ESG in der Unternehmensbank: Wie sieht das konkret aus?
Es geht vor allem um den Dialog mit unseren Kundinnen und Kunden. Wir möchten verstehen, was sie beim Thema ESG benötigen, welche Strategien sie verfolgen und in welcher Zeit sie was genau erreichen wollen. Wir bringen unsere Kenntnisse über Branchen und Finanzierungen ein. Das Ziel ist, sie bei ihrer Transformation zur Klimaneutralität – also beim Netto-Null-Ziel – zu unterstützen.
Was haben Sie derzeit besonders auf dem Schirm?
Die aktuelle geopolitische Lage steht bei unseren Kunden derzeit eindeutig im Fokus, gerade bei Unternehmen. Zum Beispiel die Frage, wie man angesichts steigender Energiepreise bei der Energieversorgung unabhängiger werden kann. Wir haben hier in der Bank sehr gute Expertise dazu und können mit unseren nachhaltigen Finanzierungslösungen einen echten Mehrwert bieten.
So haben wir beispielsweise kürzlich den BASF-Konzern beim Erwerb und Bau des weltweit größten Offshore-Windparks vor der niederländischen Küste unterstützt und die Finanzierung des komplexen Projekts strukturiert. Diese Transaktion war in vielerlei Hinsicht wegweisend. Zurzeit dreht sich vieles um Energiesicherheit, und es ist das erste Mal, dass ein Unternehmen in erheblichem Umfang selbst in einen Windpark investiert, um seine Abhängigkeit von Dritten zu verringern. Gleichzeitig ist es ein wichtiger Schritt für BASF, um bis 2050 klimaneutral zu werden. Aber auch kleinere Unternehmen suchen nach Wegen, wie sie energieautarker werden können.
Was ist dabei eine der größten Herausforderungen?
Die Kunden hätten gerne eine Checkliste: feste Regeln, an die sie sich bei der Umsetzung von ESG halten können, aber das gibt es bisher nicht. Das ESG-Umfeld entwickelt sich dynamisch, es gibt noch keine standardisierte Regulierung, Rahmenwerke oder Definitionen. Wir sprechen zum Beispiel alle von ‚Transition Finance‘, aber verschiedene Interessengruppen interpretieren und verwenden den Begriff unterschiedlich.

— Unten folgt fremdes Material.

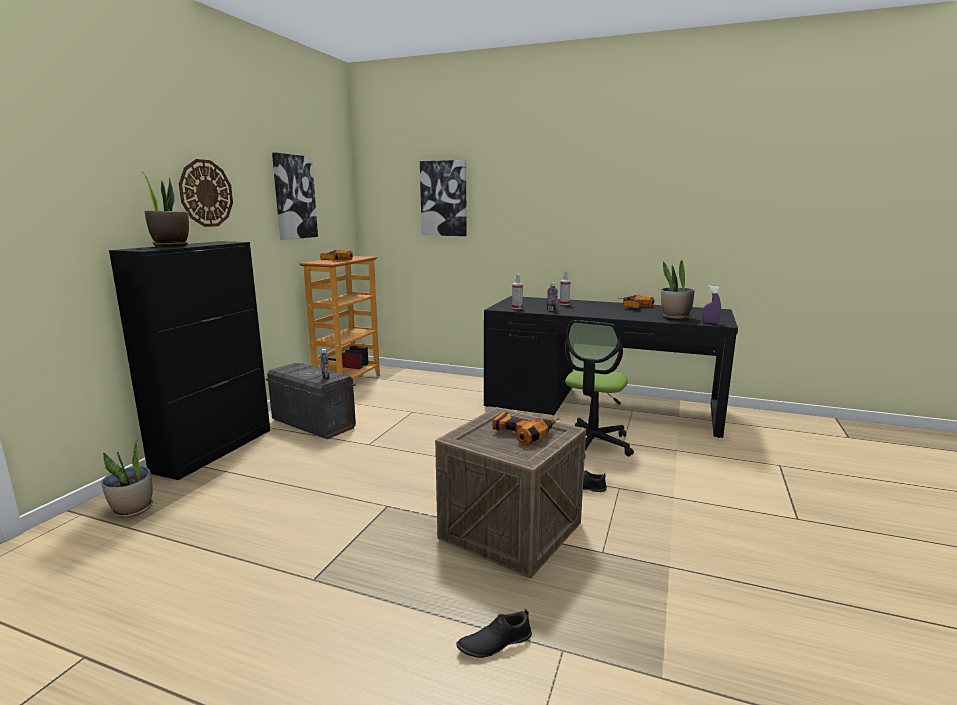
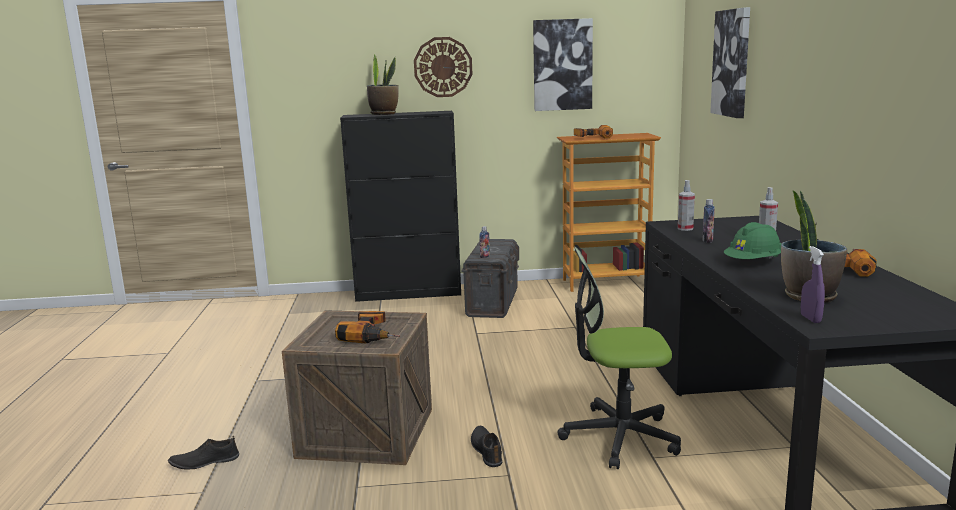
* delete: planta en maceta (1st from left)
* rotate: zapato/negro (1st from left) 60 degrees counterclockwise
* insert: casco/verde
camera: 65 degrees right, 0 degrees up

Darüber hinaus unterscheidet sich der regulatorische Rahmen von Land zu Land, aber unsere Kunden sind weltweit tätig. Was wir also wirklich brauchen, sind international gleiche Vorgaben mit klaren, standardisierten ESG-Parametern.
Und wie behelfen Sie sich dabei?
Die Standardisierung wird Zeit brauchen. Wir können jedoch nicht warten, bis alle Details geregelt wurden, bevor wir loslegen. Ja, jeder Anfang ist mit Risiken verbunden, wenn die Dinge noch nicht in Stein gemeißelt sind. Aber es besteht auch die Gefahr, dass man den Anschluss verliert, wenn der Zug Fahrt aufnimmt und man nicht an Bord ist. ESG entwickelt sich schnell, und es gibt enorme Chancen, in diesem Bereich innovativ zu sein.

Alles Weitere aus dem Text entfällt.